Review of “Richard Fenno’s Theory of Congressional Committees and the Partisan Polarization of the House,” by John Aldrich, Brittany Perry, and David Rohde

            In their article, the authors argue that Richard Fenno’s forty year-old theory of congressional committees is still a useful approach to understanding the function of committees in a House of Representatives that is significantly different from the one that Fenno studied in the 1970s. Fenno maintained that congressional committees served as the principal means by which members sought and achieved “one or more of three goals: reelection, power within the chamber, and good public policy.”[1] The significant difference noted by the authors is the increased partisanship of the congressional parties and the heightened party discipline that the partisanship entails. This resulted, say the authors, from the Republican takeover of Congress in 1994 after forty or more years of Democratic control.[2] Reflecting this change, the authors amend Fenno’s theory by adding a fourth goal—“the achievement or maintenance of majority status—” because the demise of the Democratic hegemony means that in congressional elections, both parties now have a chance to win control of the House and Senate.[3]

 

The authors test the amended Fenno theory by examining how three contemporary House committees—Rules, Appropriations, and Ways and Means—serve members in achieving the four goals in this era of intensified partisanship. The authors find that these committees continue to provide the means by which congressmen achieve the goals on the amended Fenno list:

Both the personal incumbency-oriented goals and the collective goals of the party [can] be achieved by the majority party’s capturing of the traditional sources of power in the House, the committees, and by the implementation of collective goals through those committees.[4]  (Emphasis added.)

 

 

The authors argue that the most important difference in congressional politics since Fenno’s time  has been the intensification of “party polarization on policy.”[5] This change has made the goal of “good public policy”—or perhaps we should read that as “good party policy”—even more important for the parties and for their individual members.
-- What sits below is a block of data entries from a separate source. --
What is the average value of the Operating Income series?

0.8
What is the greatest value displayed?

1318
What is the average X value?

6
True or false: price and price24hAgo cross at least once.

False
This is true for the parties, because increasingly the national parties are identified in the minds of the voters as representing this or that platform or policy agenda. The parties need to be able to follow through on their promises.
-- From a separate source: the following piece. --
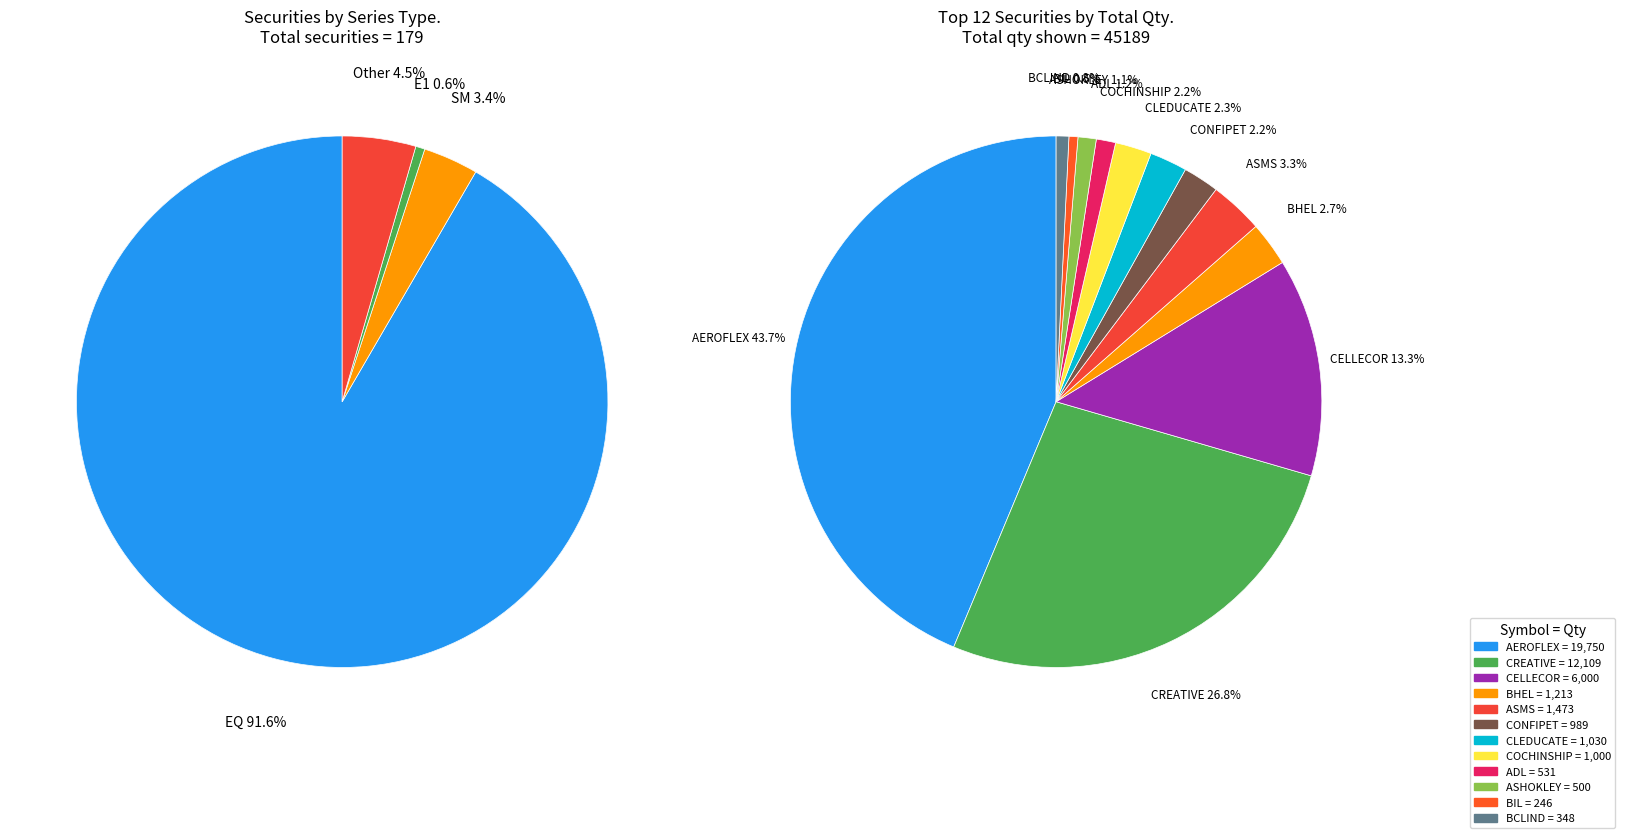

To the nearest percent, what is the difference between the largest and smallest slice percentages?

91%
For the members, who are increasingly identified with the policies that their party labels represent, being able to work in the committees and make the committees reflect their political will is important for their own reelection goals. The voters are more partisan than they were in the 70s.

 

Each of the three committees that the authors study supports this argument. The Rules Committee as the essential arm of the majority leadership is tasked with providing majority with the most favorable environment for floor action on party initiatives.[6] Ways and Means, with its oversight of perennially important issues such as Social Security and taxes, also allows the majority party members to report bills reflecting the party positions.[7] Finally, Appropriations, which strongly influences that level of funding necessary to favor the majority’s programs and starve those favored by the minority, also facilitates the majority party’s goals.[8]

 

The authors offer a persuasive argument for the continued validity of an amended—albeit a significantly amended—Richard Fenno theory.



[1] Lawrence C. Dodd and Bruce I. Oppenheimer, eds., Congress Reconsidered, 10th ed., 193-4.

[2] Ibid., 197.

[3] Ibid., 198.

[4] Ibid., 216.

[5] Ibid.

[6] Ibid., 200-204, particularly at 203.

[7] Ibid., 204-210, particularly 209-210.

[8] Ibid., 210-215, particularly 215.